The original test looked like this:
select_multiple_from "Which of these apply to you?", [
"I read the New York Times every day",
"I read the Washington Post every day",
]
click_on "Submit"
expect(page).to have_css("dd ul li", count: 2)
expect(page).to have_css("dd ul li", text: "I read the New York Times every day")
expect(page).to have_css("dd ul li", text: "I read the Washington Post every day")
The select_multiple_from
handles the multi-select:
def select_multiple_from(from, options)
options.each do |option|
select option, from: from
end
end
The three assertions felt a bit redundant, but necessary: I wanted to ensure form submission captured only the items chosen (by verifying length of items in the list) and that they showed up correctly.
When I write any Ruby, most especially when I’m writing acceptance tests, I favor focusing on readability and working at a single level of abstraction; I came up with:
expect(page).to have_multiple_choice_responses(
"I read the New York Times every day",
"I read the Washington Post every day"
)
This encodes the notion that these two items, and only these two items, should
show up in the list. While there are multiple assertions we’re covering here,
it’s possible to use a feature in many of RSpec’s matchers to chain assertions:
and
. It was introduced in the RSpec::Matchers::Composable
module in
RSpec 3 that many of the Capybara matchers, including have_css
, have
available.
As a first pass, we could write this matcher as such:
def have_multiple_choice_responses(item1, item2)

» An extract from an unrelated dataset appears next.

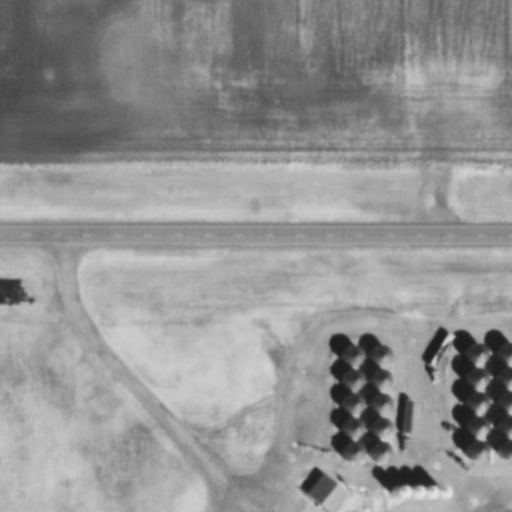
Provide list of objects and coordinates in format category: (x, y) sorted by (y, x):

have_css("dd ul li", count: 2).
and(have_css("dd ul li", text: item1)).
and(have_css("dd ul li", text: item2))
end
There are a few problems here, the most notable that it’s tightly coupled with
the number of items. Let’s make this more flexible with Ruby’s
Enumerable#inject
:
def have_multiple_choice_responses(*args)

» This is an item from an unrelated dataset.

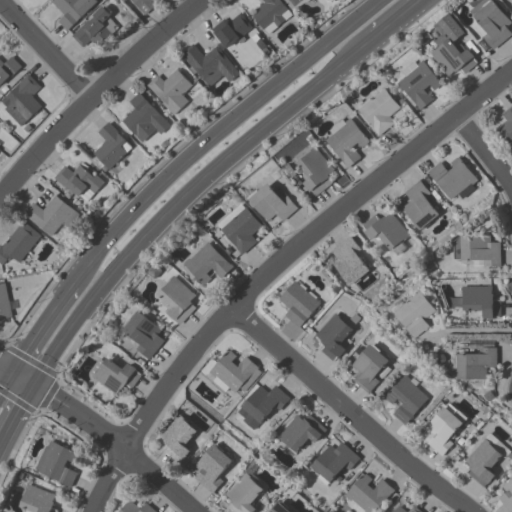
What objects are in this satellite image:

count_matcher = have_css("dd ul li", count: args.length)
args.inject(count_matcher) do |matcher, text|
matcher.and(have_css("dd ul li", text: text))
end
end
Enumerable#inject
is called on our array of items we’re expecting, with a
starting matcher (count_matcher
), and for each iteration, extending that
matcher with and
to layer in an additional assertion. This allows the matcher
to grow and have explicit expectations around the number of items present, as
well as their content. This doesn’t assert order, but would be possible using
each.with_index(1)
:
def have_multiple_choice_responses(*args)
count_matcher = have_css("dd ul li", count: args.length)

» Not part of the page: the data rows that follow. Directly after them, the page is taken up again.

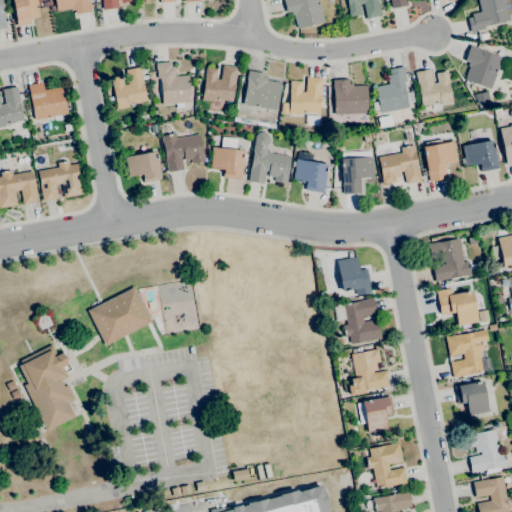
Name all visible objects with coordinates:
building: (165, 0)
building: (191, 0)
building: (192, 0)
building: (163, 1)
building: (108, 3)
building: (110, 3)
building: (396, 3)
building: (396, 3)
building: (71, 5)
building: (72, 5)
building: (363, 7)
building: (361, 8)
building: (23, 11)
building: (24, 11)
building: (302, 11)
building: (303, 11)
building: (487, 14)
building: (488, 14)
building: (1, 19)
road: (249, 19)
building: (1, 20)
road: (122, 23)
road: (125, 36)
road: (342, 48)
road: (132, 49)
building: (480, 66)
building: (481, 66)
building: (217, 83)
building: (219, 83)
building: (171, 85)
building: (172, 85)
building: (127, 87)
building: (431, 87)
building: (128, 88)
building: (433, 88)
building: (258, 90)
building: (260, 91)
building: (391, 91)
building: (392, 91)
building: (302, 96)
building: (304, 96)
building: (347, 97)
building: (348, 97)
building: (45, 101)
building: (46, 101)
building: (9, 106)
building: (10, 106)
building: (283, 107)
building: (311, 120)
road: (94, 133)
building: (366, 136)
building: (505, 142)
building: (506, 142)
building: (179, 150)
building: (180, 150)
building: (479, 155)
building: (479, 155)
building: (226, 158)
building: (227, 158)
building: (437, 158)
building: (437, 159)
building: (266, 161)
building: (265, 162)
building: (143, 165)
building: (397, 165)
building: (142, 166)
building: (398, 166)
building: (354, 170)
building: (309, 172)
building: (355, 172)
building: (309, 174)
building: (59, 180)
building: (57, 181)
building: (16, 187)
building: (16, 188)
road: (312, 224)
road: (166, 231)
road: (55, 232)
building: (471, 239)
building: (504, 250)
building: (503, 251)
building: (444, 259)
building: (447, 260)
building: (349, 274)
building: (352, 275)
building: (509, 292)
building: (509, 296)
building: (455, 305)
building: (456, 305)
building: (117, 315)
building: (118, 315)
building: (482, 316)
building: (357, 320)
building: (359, 321)
road: (423, 325)
building: (463, 352)
building: (464, 353)
road: (418, 368)
building: (364, 372)
road: (148, 373)
building: (365, 373)
building: (46, 386)
building: (45, 387)
building: (14, 393)
building: (471, 397)
building: (471, 397)
parking lot: (162, 412)
building: (373, 412)
building: (374, 412)
road: (160, 426)
building: (483, 452)
building: (485, 452)
building: (383, 464)
building: (384, 465)
building: (239, 474)
road: (118, 491)
building: (488, 495)
building: (491, 495)
building: (359, 498)
building: (390, 502)
building: (390, 502)
building: (283, 503)
road: (191, 505)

args.each.with_index(1).inject(count_matcher) do |matcher, (text, offset)|
matcher.and(have_css("dd ul li:nth-of-type(#{offset})", text: text))
end
end
(Note that the nth-of-type
pseudo-selector starts at an index of 1
instead
of 0
)
With this refactoring, we’ve achieved what I’d consider a readable matcher which hits all the assertions necessary, and hides some of the specific CSS selectors behind a well-named method. Success!